Quoted passage
Using a long-term historical perspective, this issue of Transbordeur will examine the relationship between photography and ecology as understood in multiple ways: 1) ecology as an interdisciplinary science that emerged in the nineteenth century, seeking a global understanding of the environment 2) ecology as the specific political agenda of different movements that emerged in the second half of the twentieth century, as public concern for environmental causes increased 3) ecology as the object of social and philosophical movements which have brought into question the binary opposition of nature and culture in Western society, and finally 4) the ecological impact of the photographic industry in its dependence on extraction, petrochemical derivatives, and more recently digital technologies.

Set task 1
In the passage on photography and ecology, in which century did ecology emerge as an interdisciplinary science?
Set task 2
Print the part of the passage on photography and ecology that opens with the words containing "Using a long-term" and closes with "recently digital technologies.".
Set task 3
Proceed with the passage on photography and ecology from the point where it stops.

Records contained in a dataset:
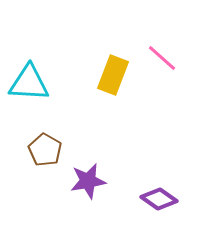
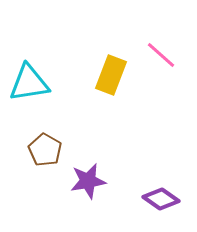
pink line: moved 1 px left, 3 px up
yellow rectangle: moved 2 px left
cyan triangle: rotated 12 degrees counterclockwise
purple diamond: moved 2 px right
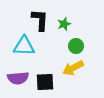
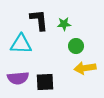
black L-shape: moved 1 px left; rotated 10 degrees counterclockwise
green star: rotated 16 degrees clockwise
cyan triangle: moved 3 px left, 2 px up
yellow arrow: moved 12 px right; rotated 20 degrees clockwise
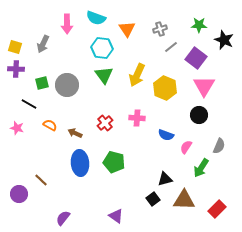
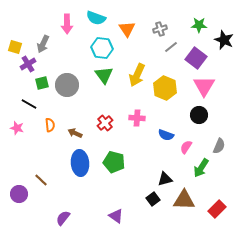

Written reply 1
The nineteenth century.

Written reply 2
Using a long-term historical perspective, this issue of Transbordeur will examine the relationship between photography and ecology as understood in multiple ways: 1) ecology as an interdisciplinary science that emerged in the nineteenth century, seeking a global understanding of the environment 2) ecology as the specific political agenda of different movements that emerged in the second half of the twentieth century, as public concern for environmental causes increased 3) ecology as the object of social and philosophical movements which have brought into question the binary opposition of nature and culture in Western society, and finally 4) the ecological impact of the photographic industry in its dependence on extraction, petrochemical derivatives, and more recently digital technologies.

Written reply 3
Since the medium’s invention, non-human subjects have been prevalent in photography, from flora and fauna to geological formations, and luminous, climate and atmospheric phenomena. Whether from a naturalistic, artistic, documentary or scientific perspective, photography has been a major actor in the domestication, modification and domination of life and nature by humans. Photography has also served to inscribe the human as an actor within non-human systems and environments. Authors are encouraged to question photography’s assumed capacity to capture the relationship between societies and their ecosystems, and to perceive life systems in their totality throughout the nineteenth and twentieth centuries. How have photographic images and practices contrived to render life on Earth intelligible or legible? How have photographic practices shaped and been shaped by major theories of life and life-systems as well as cultural myths of life on Earth since the 1860s? How has photography been conceived as a tool for observation, and scientific or imaginative speculation? What have been the social, political and environmental impacts of photographic images in all their ambiguity, limits, and paradoxes? Authors are encouraged to address questions of observer vantage points, distance and scale – from micrographic to global views – and to explore the challenges involved in representing natural phenomena, time and life systems in motion.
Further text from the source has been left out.